Etats-Unis

A Rome, Pompeo appelle le pape au "courage" pour combattre les persécutions religieuses

  • Publié le 30 septembre 2020 à 15:16
  • Actualisé le 30 septembre 2020 à 15:37

Le secrétaire d'État américain Mike Pompeo a appelé mercredi à Rome le pape François à faire preuve de "courage" pour combattre les persécutions religieuses, en particulier face à la Chine avec laquelle le Vatican est sur le point de renouveler un accord sur la nomination des évêques.

"J'appelle tous les chefs religieux à trouver le courage d'affronter les persécutions religieuses de leurs propres communautés, et celles d'autrefois", a déclaré Mike Pompeo au cours d'un séminaire, en présence de l'archevêque britannique Paul Gallagher, en charge des relations du Vatican avec les autres Etats.

"Les dirigeants chrétiens doivent défendre leurs frères et soeurs", a-t-il ajouté après une violente charge contre Pékin qu'il accuse de réprimer ses minorités catholique et musulmane ouïghoure.

"Nulle part ailleurs qu'en Chine la liberté de culte n'est aussi attaquée", selon Mike Pompeo, qui a cité à plusieurs reprises l'engagement du pape Jean-Paul II dans les années 1980 contre le bloc soviétique au nom de ce que le souverain pontife polonais appelait "le risque de la liberté".

"Puissent l'Eglise, et tous ceux qui savent que nous rendons des comptes à Dieu à la fin, être aussi audacieux à notre époque", a martelé le chef de la diplomatie américaine.

Les relations entre les Etats-Unis et le Vatican sont tendues depuis la signature en septembre 2018 d'un accord "provisoire" historique entre le Saint-Siège et Pékin sur la nomination d'évêques.

L'accord, voulu par le pape pour rassembler une Eglise chinoise scindée en deux (les Eglises officielle et clandestine), lui donne le dernier mot pour nommer des évêques chinois et deux prélats ont été ainsi choisis depuis l'accord.

L'intervention de M. Pompeo avait pris très frontalement à partie la diplomatie vaticane dix jours avant son arrivée, via un article dans la revue religieuse américaine conservatrice "First Things". Critiquant son accord avec la Chine, il avait lancé un appel au Saint-Siège pour qu'il condamne les persécutions religieuses en Chine, exigeant son "témoignage moral".

Ces commentaires ont été "fraîchement accueillis" au Vatican, a lâché mercredi l'archevêque Gallagher, sortant de sa réserve en marge de la conférence.
Le "ministre des affaires étrangères" du Vatican a jugé contraires "aux règles de la diplomatie" les propos publics de Mike Pompeo en amont de sa visite.

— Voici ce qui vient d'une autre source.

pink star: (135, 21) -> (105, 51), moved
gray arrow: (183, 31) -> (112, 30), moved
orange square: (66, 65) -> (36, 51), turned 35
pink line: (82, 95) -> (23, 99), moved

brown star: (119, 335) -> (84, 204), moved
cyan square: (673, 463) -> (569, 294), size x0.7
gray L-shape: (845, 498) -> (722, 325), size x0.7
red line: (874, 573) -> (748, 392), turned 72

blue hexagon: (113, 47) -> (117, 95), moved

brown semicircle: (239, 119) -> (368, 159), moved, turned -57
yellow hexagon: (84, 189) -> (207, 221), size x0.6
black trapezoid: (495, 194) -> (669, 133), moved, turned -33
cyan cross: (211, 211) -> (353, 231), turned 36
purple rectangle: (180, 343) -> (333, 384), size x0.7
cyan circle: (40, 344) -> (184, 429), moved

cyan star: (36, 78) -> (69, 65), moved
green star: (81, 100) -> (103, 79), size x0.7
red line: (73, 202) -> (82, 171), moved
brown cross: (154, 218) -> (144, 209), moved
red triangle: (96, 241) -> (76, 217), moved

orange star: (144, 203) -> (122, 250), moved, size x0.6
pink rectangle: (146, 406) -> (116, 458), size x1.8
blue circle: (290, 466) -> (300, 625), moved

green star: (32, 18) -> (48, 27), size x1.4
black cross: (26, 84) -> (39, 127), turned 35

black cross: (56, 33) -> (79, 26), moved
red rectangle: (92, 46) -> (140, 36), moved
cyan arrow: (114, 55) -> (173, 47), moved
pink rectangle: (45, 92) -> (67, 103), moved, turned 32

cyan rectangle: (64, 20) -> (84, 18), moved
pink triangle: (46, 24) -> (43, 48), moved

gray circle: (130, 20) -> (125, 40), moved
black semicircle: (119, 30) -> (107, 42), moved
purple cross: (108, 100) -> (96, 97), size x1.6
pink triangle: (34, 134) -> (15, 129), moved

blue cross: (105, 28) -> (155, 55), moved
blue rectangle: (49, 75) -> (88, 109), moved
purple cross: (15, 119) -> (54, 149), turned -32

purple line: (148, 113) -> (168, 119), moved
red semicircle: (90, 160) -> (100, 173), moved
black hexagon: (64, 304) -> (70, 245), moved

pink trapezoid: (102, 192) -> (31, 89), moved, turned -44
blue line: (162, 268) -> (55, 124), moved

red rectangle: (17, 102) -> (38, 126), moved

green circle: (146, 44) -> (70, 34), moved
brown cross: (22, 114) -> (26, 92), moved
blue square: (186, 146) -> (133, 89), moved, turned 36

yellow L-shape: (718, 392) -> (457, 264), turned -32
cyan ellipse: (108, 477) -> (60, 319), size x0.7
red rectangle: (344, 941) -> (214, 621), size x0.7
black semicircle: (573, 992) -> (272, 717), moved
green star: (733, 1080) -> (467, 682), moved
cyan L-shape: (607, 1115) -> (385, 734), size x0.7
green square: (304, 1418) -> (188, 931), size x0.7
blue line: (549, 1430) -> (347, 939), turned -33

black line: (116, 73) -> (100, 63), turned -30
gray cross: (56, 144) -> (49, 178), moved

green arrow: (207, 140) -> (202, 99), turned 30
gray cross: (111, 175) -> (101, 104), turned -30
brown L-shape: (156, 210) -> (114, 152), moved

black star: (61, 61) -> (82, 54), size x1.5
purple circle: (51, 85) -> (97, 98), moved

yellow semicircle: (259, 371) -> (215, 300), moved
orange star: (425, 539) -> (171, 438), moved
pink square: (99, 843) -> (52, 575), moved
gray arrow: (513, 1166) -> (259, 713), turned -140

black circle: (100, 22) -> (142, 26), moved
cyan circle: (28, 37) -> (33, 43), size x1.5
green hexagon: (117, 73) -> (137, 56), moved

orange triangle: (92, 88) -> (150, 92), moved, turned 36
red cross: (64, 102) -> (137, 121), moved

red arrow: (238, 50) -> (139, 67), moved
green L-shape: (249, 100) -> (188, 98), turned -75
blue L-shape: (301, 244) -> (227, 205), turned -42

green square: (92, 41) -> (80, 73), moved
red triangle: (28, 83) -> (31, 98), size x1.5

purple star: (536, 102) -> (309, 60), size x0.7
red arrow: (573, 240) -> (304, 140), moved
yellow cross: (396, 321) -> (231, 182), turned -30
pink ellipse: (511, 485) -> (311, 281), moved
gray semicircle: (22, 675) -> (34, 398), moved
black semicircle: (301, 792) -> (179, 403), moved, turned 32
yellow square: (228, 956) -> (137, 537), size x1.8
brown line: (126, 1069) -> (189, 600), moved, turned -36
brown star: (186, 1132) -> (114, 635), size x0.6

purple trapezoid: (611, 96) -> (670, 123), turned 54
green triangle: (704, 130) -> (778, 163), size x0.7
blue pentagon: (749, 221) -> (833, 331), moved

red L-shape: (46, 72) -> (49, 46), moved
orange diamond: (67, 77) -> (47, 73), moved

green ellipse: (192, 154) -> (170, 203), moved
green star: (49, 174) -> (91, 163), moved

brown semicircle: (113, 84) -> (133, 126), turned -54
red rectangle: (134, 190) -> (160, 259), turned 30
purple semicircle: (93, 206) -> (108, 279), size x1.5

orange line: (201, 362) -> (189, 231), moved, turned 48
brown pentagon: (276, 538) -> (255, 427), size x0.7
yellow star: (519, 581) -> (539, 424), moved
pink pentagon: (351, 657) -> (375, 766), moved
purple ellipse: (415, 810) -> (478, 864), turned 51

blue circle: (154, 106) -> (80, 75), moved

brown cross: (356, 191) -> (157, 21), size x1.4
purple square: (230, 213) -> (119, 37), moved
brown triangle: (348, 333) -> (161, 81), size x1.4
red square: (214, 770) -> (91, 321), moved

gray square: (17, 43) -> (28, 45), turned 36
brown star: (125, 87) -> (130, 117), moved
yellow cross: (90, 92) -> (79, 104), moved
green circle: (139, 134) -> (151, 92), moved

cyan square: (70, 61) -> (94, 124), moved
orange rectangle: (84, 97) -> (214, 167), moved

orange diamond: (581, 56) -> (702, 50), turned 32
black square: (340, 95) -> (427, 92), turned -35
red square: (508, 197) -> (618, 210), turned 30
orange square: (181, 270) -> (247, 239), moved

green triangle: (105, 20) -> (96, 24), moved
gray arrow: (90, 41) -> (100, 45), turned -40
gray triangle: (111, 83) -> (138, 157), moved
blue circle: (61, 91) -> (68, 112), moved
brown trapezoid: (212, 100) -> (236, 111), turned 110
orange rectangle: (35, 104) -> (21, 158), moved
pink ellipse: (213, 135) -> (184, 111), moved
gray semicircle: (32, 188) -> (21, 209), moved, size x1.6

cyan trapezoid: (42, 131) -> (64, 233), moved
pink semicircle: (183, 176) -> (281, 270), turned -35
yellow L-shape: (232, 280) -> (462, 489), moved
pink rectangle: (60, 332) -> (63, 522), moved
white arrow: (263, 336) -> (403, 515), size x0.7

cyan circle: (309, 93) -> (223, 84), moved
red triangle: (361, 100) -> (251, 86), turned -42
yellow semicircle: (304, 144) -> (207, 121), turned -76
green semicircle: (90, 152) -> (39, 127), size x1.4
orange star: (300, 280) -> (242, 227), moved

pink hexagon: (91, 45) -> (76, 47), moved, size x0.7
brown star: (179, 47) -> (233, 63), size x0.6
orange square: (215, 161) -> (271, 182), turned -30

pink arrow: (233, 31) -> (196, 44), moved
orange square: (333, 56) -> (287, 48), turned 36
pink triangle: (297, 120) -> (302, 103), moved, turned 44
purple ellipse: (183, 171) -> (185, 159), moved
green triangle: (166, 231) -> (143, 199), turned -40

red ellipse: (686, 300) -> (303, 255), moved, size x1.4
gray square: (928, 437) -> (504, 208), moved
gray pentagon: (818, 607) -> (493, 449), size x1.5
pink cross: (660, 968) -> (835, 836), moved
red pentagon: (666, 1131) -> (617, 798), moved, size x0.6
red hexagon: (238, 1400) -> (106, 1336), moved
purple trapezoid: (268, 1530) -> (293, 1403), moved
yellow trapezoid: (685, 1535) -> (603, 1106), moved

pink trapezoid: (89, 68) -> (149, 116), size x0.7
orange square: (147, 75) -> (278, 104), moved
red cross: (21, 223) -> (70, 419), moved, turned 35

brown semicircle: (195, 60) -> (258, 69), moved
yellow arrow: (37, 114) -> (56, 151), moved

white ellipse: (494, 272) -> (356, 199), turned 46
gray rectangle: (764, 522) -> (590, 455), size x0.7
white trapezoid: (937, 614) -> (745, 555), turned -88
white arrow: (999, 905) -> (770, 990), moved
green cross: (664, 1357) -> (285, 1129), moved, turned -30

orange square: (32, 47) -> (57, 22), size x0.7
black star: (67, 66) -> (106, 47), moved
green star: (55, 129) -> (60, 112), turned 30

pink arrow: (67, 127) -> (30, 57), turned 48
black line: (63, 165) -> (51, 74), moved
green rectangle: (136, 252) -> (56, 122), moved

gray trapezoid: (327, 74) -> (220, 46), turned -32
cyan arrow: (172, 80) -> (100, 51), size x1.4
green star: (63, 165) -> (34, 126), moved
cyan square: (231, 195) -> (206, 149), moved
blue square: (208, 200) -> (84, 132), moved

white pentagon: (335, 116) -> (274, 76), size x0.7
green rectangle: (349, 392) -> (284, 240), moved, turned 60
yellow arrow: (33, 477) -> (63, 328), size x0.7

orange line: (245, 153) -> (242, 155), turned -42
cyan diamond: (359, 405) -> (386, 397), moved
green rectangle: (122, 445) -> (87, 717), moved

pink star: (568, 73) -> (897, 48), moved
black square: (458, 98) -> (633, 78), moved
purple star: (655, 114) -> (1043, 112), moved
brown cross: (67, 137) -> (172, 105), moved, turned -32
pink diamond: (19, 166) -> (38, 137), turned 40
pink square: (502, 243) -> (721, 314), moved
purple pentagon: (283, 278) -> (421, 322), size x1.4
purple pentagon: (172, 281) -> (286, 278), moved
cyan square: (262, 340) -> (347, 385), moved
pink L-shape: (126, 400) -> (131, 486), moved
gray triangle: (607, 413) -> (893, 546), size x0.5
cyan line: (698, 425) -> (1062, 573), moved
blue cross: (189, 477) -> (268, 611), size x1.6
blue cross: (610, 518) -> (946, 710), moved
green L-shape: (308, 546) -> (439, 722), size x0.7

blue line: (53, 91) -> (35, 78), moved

- L'ombre de la présidentielle américaine -

Mike Pompeo ne rencontrera pas le pape François dans le contexte sensible des élections présidentielles américaines, a confirmé Mgr Gallagher. Un tête-à-tête n'a du reste jamais été au programme, précise une source vaticane. Il sera en revanche reçu jeudi au Vatican par son numéro deux, le cardinal Pietro Parolin.

A la veille de son arrivée sur le sol italien, le cardinal hondurien Oscar Maradiaga, proche conseiller du pape François, avait estimé que les Américains "ne doivent pas s'immiscer dans nos relations avec la Chine", dans un quotidien italien.

Pour Massimo Faggioli, historien et théologien italien enseignant à l'université Villanova aux Etats-Unis, "il y a actuellement une chasse aux votes des catholiques aux Etats-Unis".

"On assiste à la tentative de transformer un certain sentiment anti-pape François et anti-Vatican en votes pour Trump", avance cet expert à l'AFP. Le pape argentin est attaqué par une frange ultra conservatrice catholique, tout particulièrement américaine, qui le traite de "communiste". Certains jugent qu'il parle trop d'inégalités sociales, de migrants et d'exclus, au détriment de points de doctrine traditionnels sur la famille ou la morale sexuelle.

Le pape François a déjà donné son feu vert au renouvellement de l'accord avec la Chine en mode "expérimental" pour deux autres années en octobre, précise à l'AFP une source proche du dossier.

Mercredi, Mike Pompeo rencontrait aussi son homologue italien Luigi di Maio, ainsi que le chef du gouvernement Giuseppe Conte. Au programme: les relations bilatérales, la crise du Covid-19 ou encore le déploiement de la technologie 5G.

La Chine s'invitera-t-elle aussi dans les débats ? Le chef de la diplomatie chinoise Wang Yi avait signé fin août à Rome deux nouveaux accords commerciaux.

Et en mars 2019, les gouvernements italien et chinois avaient signé un protocole d'accord pour sceller l'entrée de l'Italie dans les "nouvelles routes de la soie, projet pharaonique d'infrastructures maritimes et terrestres lancé par Pékin en 2013.